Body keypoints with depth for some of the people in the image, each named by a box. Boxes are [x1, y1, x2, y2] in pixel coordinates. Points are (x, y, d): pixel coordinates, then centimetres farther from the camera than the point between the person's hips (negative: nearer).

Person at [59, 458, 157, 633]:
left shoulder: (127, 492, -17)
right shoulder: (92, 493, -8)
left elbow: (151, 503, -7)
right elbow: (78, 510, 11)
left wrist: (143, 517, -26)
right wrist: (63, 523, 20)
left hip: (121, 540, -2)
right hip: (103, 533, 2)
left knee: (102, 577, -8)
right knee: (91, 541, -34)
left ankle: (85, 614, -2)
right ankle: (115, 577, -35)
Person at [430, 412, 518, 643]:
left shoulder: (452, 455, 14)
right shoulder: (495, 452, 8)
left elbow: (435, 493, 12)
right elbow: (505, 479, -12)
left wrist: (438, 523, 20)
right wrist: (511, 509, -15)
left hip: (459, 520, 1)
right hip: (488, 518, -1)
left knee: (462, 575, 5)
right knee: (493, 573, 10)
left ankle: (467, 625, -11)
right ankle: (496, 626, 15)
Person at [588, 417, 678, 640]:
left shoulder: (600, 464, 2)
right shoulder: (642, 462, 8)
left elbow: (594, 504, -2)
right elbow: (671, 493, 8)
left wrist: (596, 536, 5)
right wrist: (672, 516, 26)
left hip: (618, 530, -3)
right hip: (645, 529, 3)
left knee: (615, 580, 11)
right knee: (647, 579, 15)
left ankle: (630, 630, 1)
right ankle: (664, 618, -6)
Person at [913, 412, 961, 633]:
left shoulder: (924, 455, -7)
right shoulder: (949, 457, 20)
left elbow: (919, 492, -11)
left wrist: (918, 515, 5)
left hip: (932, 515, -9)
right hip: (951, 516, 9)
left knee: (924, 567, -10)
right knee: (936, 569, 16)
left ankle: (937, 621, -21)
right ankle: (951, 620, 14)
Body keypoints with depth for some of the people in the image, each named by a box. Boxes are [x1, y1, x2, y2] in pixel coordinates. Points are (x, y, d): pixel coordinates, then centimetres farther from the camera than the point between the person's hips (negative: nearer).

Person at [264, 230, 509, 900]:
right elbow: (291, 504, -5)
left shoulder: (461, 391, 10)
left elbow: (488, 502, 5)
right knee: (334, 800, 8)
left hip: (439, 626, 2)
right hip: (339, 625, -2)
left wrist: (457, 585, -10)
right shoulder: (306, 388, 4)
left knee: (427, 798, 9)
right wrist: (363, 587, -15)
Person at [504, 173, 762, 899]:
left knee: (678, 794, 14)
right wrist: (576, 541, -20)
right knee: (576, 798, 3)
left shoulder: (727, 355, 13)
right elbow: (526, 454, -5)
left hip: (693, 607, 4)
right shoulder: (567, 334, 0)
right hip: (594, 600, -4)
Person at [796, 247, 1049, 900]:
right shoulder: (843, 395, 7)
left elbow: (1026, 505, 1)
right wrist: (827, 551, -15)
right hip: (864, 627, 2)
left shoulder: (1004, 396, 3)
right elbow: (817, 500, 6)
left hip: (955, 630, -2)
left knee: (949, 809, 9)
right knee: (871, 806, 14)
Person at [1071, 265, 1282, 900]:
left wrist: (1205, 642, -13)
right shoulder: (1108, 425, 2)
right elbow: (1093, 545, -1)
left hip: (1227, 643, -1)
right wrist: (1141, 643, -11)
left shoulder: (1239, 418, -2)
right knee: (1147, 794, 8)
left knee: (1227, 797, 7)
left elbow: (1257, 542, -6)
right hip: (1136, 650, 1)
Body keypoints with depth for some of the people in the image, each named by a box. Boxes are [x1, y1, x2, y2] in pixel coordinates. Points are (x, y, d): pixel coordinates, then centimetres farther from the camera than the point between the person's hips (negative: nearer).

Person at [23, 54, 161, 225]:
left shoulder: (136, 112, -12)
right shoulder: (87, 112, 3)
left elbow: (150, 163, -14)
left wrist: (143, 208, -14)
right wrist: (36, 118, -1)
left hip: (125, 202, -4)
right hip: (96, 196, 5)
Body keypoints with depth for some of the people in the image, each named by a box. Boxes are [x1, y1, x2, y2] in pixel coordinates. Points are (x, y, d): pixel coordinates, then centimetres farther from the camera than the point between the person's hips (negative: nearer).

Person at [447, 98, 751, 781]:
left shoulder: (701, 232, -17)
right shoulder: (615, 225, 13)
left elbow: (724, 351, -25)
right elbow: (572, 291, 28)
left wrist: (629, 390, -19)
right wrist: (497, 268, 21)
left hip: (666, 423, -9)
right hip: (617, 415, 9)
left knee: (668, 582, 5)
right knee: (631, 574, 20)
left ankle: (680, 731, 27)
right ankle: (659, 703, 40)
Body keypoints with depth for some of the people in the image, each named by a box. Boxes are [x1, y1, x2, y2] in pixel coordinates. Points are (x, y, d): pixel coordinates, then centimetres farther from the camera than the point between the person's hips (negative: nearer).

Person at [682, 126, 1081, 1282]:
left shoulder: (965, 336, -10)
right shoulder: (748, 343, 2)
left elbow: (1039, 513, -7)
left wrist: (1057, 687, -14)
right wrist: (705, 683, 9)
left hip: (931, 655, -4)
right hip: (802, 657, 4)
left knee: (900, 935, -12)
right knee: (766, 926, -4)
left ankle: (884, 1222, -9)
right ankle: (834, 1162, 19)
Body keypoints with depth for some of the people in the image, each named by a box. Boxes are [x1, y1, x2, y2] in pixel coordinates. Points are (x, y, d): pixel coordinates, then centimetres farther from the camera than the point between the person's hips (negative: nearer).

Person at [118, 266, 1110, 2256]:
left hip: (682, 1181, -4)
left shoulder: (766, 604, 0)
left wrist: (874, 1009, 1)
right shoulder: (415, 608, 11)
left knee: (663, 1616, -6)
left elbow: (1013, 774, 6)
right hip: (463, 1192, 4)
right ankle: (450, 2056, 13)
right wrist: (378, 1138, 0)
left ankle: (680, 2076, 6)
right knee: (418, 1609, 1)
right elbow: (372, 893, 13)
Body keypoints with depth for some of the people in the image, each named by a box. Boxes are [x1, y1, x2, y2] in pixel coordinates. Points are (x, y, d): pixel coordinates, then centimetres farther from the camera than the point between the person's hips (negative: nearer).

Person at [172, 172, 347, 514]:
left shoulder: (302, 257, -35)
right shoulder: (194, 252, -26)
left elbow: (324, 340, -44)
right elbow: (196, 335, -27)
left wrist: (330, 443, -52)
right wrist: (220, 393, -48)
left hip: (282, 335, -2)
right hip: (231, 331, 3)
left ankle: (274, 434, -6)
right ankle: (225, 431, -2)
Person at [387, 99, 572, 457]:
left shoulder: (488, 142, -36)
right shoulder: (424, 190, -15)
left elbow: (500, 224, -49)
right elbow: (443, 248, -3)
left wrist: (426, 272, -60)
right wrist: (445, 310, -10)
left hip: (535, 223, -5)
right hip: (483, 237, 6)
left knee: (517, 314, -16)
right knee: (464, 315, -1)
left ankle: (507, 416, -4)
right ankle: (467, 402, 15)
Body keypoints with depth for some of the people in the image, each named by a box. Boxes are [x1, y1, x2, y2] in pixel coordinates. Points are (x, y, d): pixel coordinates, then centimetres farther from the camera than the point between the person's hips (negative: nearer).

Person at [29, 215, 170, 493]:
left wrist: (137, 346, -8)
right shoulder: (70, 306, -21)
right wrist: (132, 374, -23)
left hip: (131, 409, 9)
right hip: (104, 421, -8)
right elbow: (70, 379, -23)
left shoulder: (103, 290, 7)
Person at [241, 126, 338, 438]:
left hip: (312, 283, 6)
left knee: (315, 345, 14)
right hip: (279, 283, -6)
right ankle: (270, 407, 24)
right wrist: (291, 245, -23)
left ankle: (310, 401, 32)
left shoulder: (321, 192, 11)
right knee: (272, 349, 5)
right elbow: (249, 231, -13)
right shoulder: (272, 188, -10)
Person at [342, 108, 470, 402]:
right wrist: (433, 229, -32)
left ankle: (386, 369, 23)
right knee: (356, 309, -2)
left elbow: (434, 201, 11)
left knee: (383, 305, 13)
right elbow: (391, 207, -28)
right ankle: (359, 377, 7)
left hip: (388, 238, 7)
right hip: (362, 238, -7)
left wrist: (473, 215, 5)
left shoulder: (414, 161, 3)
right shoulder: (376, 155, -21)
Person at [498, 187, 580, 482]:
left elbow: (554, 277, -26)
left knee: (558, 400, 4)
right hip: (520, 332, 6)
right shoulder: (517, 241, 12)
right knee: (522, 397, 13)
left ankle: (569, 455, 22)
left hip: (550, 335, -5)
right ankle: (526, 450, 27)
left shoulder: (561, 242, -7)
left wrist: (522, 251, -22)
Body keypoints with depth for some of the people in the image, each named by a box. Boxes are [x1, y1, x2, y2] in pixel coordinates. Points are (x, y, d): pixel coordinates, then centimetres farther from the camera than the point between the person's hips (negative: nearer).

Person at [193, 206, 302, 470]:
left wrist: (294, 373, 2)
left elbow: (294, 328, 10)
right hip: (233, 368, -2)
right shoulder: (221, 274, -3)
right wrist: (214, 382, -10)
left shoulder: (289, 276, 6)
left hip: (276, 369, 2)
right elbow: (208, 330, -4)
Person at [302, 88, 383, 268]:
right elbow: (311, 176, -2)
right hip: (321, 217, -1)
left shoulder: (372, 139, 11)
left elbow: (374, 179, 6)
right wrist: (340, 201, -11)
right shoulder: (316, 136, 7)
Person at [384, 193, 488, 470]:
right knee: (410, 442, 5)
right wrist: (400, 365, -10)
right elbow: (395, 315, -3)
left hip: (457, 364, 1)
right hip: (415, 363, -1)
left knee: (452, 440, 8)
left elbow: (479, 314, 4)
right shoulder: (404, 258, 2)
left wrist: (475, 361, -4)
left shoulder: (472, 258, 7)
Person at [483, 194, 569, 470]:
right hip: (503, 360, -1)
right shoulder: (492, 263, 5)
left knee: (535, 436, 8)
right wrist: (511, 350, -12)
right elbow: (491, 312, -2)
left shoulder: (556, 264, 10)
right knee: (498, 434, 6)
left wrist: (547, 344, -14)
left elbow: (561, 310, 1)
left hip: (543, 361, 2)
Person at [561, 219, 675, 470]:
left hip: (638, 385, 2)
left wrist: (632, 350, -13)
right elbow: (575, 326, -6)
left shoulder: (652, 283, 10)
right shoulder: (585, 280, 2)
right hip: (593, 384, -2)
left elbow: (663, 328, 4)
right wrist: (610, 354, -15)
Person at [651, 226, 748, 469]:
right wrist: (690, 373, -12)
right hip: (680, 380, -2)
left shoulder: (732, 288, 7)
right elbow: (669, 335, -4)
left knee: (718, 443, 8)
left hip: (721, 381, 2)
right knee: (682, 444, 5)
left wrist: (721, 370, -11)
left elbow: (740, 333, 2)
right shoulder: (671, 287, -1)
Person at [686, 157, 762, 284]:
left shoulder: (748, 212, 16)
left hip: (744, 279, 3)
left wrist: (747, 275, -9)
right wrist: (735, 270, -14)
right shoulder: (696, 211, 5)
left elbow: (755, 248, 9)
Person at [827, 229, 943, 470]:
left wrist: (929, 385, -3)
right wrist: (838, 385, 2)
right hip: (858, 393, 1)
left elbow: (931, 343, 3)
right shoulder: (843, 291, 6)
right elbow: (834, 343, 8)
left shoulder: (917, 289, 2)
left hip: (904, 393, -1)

:::

TASK:
Recast as a JSON list of strings, one per line with blank lines left out, the part of the listing above that opens with the line containing "left ankle: (386, 369, 23)" and closes with the line containing "left wrist: (522, 251, -22)".

YOUR RESPONSE:
[
  "left ankle: (386, 369, 23)",
  "right knee: (356, 309, -2)",
  "left elbow: (434, 201, 11)",
  "left knee: (383, 305, 13)",
  "right elbow: (391, 207, -28)",
  "right ankle: (359, 377, 7)",
  "left hip: (388, 238, 7)",
  "right hip: (362, 238, -7)",
  "left wrist: (473, 215, 5)",
  "left shoulder: (414, 161, 3)",
  "right shoulder: (376, 155, -21)",
  "Person at [498, 187, 580, 482]:",
  "left elbow: (554, 277, -26)",
  "left knee: (558, 400, 4)",
  "right hip: (520, 332, 6)",
  "right shoulder: (517, 241, 12)",
  "right knee: (522, 397, 13)",
  "left ankle: (569, 455, 22)",
  "left hip: (550, 335, -5)",
  "right ankle: (526, 450, 27)",
  "left shoulder: (561, 242, -7)",
  "left wrist: (522, 251, -22)"
]